===== Records for the exercise =====
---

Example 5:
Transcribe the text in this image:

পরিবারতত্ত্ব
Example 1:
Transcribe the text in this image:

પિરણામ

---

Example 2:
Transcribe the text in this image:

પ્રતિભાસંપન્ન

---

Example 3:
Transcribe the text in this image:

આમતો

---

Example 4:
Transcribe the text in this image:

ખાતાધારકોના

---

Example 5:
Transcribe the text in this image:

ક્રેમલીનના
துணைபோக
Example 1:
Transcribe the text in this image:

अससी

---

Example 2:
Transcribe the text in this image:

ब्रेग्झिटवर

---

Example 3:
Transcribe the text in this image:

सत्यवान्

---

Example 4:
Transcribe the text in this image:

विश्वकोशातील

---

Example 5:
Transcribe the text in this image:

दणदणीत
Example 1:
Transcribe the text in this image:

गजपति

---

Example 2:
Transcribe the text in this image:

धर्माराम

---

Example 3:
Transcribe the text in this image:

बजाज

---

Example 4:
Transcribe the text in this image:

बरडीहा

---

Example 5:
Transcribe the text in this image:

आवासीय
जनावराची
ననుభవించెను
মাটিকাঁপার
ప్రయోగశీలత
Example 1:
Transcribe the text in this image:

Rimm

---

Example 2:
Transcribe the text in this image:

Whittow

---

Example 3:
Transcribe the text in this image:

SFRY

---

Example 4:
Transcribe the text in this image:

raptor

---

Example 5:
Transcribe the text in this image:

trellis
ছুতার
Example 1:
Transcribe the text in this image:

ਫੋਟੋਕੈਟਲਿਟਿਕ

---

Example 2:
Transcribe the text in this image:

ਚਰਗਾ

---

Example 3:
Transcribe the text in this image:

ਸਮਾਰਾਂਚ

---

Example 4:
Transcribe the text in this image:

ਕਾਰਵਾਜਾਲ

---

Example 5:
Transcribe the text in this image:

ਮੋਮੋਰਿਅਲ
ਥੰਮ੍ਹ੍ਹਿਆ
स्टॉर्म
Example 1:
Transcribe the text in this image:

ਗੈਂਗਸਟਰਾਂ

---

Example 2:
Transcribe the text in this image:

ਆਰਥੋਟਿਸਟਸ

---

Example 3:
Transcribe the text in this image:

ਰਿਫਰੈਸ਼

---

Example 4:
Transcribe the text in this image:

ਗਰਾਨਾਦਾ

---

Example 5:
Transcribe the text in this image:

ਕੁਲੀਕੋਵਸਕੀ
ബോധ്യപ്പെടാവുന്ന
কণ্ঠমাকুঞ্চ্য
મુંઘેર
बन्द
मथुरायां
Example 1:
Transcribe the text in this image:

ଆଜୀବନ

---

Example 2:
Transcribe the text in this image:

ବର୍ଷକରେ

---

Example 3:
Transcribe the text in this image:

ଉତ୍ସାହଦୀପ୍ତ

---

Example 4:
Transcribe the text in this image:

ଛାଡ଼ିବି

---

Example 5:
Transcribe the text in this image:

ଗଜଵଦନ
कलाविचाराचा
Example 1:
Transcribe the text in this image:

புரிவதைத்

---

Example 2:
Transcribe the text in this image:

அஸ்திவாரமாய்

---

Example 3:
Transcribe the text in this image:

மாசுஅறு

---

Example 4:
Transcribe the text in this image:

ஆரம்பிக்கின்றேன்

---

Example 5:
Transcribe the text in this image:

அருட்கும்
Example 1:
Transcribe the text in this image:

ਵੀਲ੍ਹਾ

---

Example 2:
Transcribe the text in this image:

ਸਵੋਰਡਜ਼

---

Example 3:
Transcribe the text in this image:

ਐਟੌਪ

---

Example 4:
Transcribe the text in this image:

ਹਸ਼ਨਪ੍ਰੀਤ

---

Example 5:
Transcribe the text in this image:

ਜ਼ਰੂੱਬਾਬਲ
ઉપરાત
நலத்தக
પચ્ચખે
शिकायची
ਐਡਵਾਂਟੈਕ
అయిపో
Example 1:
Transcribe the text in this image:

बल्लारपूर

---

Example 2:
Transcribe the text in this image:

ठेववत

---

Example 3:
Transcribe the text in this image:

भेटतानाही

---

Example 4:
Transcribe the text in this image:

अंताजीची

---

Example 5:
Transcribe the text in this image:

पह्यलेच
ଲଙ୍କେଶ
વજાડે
=====
# Your instructions:
A verbatim copy of the records above should be returned.

# Finished task:
---

Example 5:
Transcribe the text in this image:

পরিবারতত্ত্ব
Example 1:
Transcribe the text in this image:

પિરણામ

---

Example 2:
Transcribe the text in this image:

પ્રતિભાસંપન્ન

---

Example 3:
Transcribe the text in this image:

આમતો

---

Example 4:
Transcribe the text in this image:

ખાતાધારકોના

---

Example 5:
Transcribe the text in this image:

ક્રેમલીનના
துணைபோக
Example 1:
Transcribe the text in this image:

अससी

---

Example 2:
Transcribe the text in this image:

ब्रेग्झिटवर

---

Example 3:
Transcribe the text in this image:

सत्यवान्

---

Example 4:
Transcribe the text in this image:

विश्वकोशातील

---

Example 5:
Transcribe the text in this image:

दणदणीत
Example 1:
Transcribe the text in this image:

गजपति

---

Example 2:
Transcribe the text in this image:

धर्माराम

---

Example 3:
Transcribe the text in this image:

बजाज

---

Example 4:
Transcribe the text in this image:

बरडीहा

---

Example 5:
Transcribe the text in this image:

आवासीय
जनावराची
ననుభవించెను
মাটিকাঁপার
ప్రయోగశీలత
Example 1:
Transcribe the text in this image:

Rimm

---

Example 2:
Transcribe the text in this image:

Whittow

---

Example 3:
Transcribe the text in this image:

SFRY

---

Example 4:
Transcribe the text in this image:

raptor

---

Example 5:
Transcribe the text in this image:

trellis
ছুতার
Example 1:
Transcribe the text in this image:

ਫੋਟੋਕੈਟਲਿਟਿਕ

---

Example 2:
Transcribe the text in this image:

ਚਰਗਾ

---

Example 3:
Transcribe the text in this image:

ਸਮਾਰਾਂਚ

---

Example 4:
Transcribe the text in this image:

ਕਾਰਵਾਜਾਲ

---

Example 5:
Transcribe the text in this image:

ਮੋਮੋਰਿਅਲ
ਥੰਮ੍ਹ੍ਹਿਆ
स्टॉर्म
Example 1:
Transcribe the text in this image:

ਗੈਂਗਸਟਰਾਂ

---

Example 2:
Transcribe the text in this image:

ਆਰਥੋਟਿਸਟਸ

---

Example 3:
Transcribe the text in this image:

ਰਿਫਰੈਸ਼

---

Example 4:
Transcribe the text in this image:

ਗਰਾਨਾਦਾ

---

Example 5:
Transcribe the text in this image:

ਕੁਲੀਕੋਵਸਕੀ
ബോധ്യപ്പെടാവുന്ന
কণ্ঠমাকুঞ্চ্য
મુંઘેર
बन्द
मथुरायां
Example 1:
Transcribe the text in this image:

ଆଜୀବନ

---

Example 2:
Transcribe the text in this image:

ବର୍ଷକରେ

---

Example 3:
Transcribe the text in this image:

ଉତ୍ସାହଦୀପ୍ତ

---

Example 4:
Transcribe the text in this image:

ଛାଡ଼ିବି

---

Example 5:
Transcribe the text in this image:

ଗଜଵଦନ
कलाविचाराचा
Example 1:
Transcribe the text in this image:

புரிவதைத்

---

Example 2:
Transcribe the text in this image:

அஸ்திவாரமாய்

---

Example 3:
Transcribe the text in this image:

மாசுஅறு

---

Example 4:
Transcribe the text in this image:

ஆரம்பிக்கின்றேன்

---

Example 5:
Transcribe the text in this image:

அருட்கும்
Example 1:
Transcribe the text in this image:

ਵੀਲ੍ਹਾ

---

Example 2:
Transcribe the text in this image:

ਸਵੋਰਡਜ਼

---

Example 3:
Transcribe the text in this image:

ਐਟੌਪ

---

Example 4:
Transcribe the text in this image:

ਹਸ਼ਨਪ੍ਰੀਤ

---

Example 5:
Transcribe the text in this image:

ਜ਼ਰੂੱਬਾਬਲ
ઉપરાત
நலத்தக
પચ્ચખે
शिकायची
ਐਡਵਾਂਟੈਕ
అయిపో
Example 1:
Transcribe the text in this image:

बल्लारपूर

---

Example 2:
Transcribe the text in this image:

ठेववत

---

Example 3:
Transcribe the text in this image:

भेटतानाही

---

Example 4:
Transcribe the text in this image:

अंताजीची

---

Example 5:
Transcribe the text in this image:

पह्यलेच
ଲଙ୍କେଶ
વજાડે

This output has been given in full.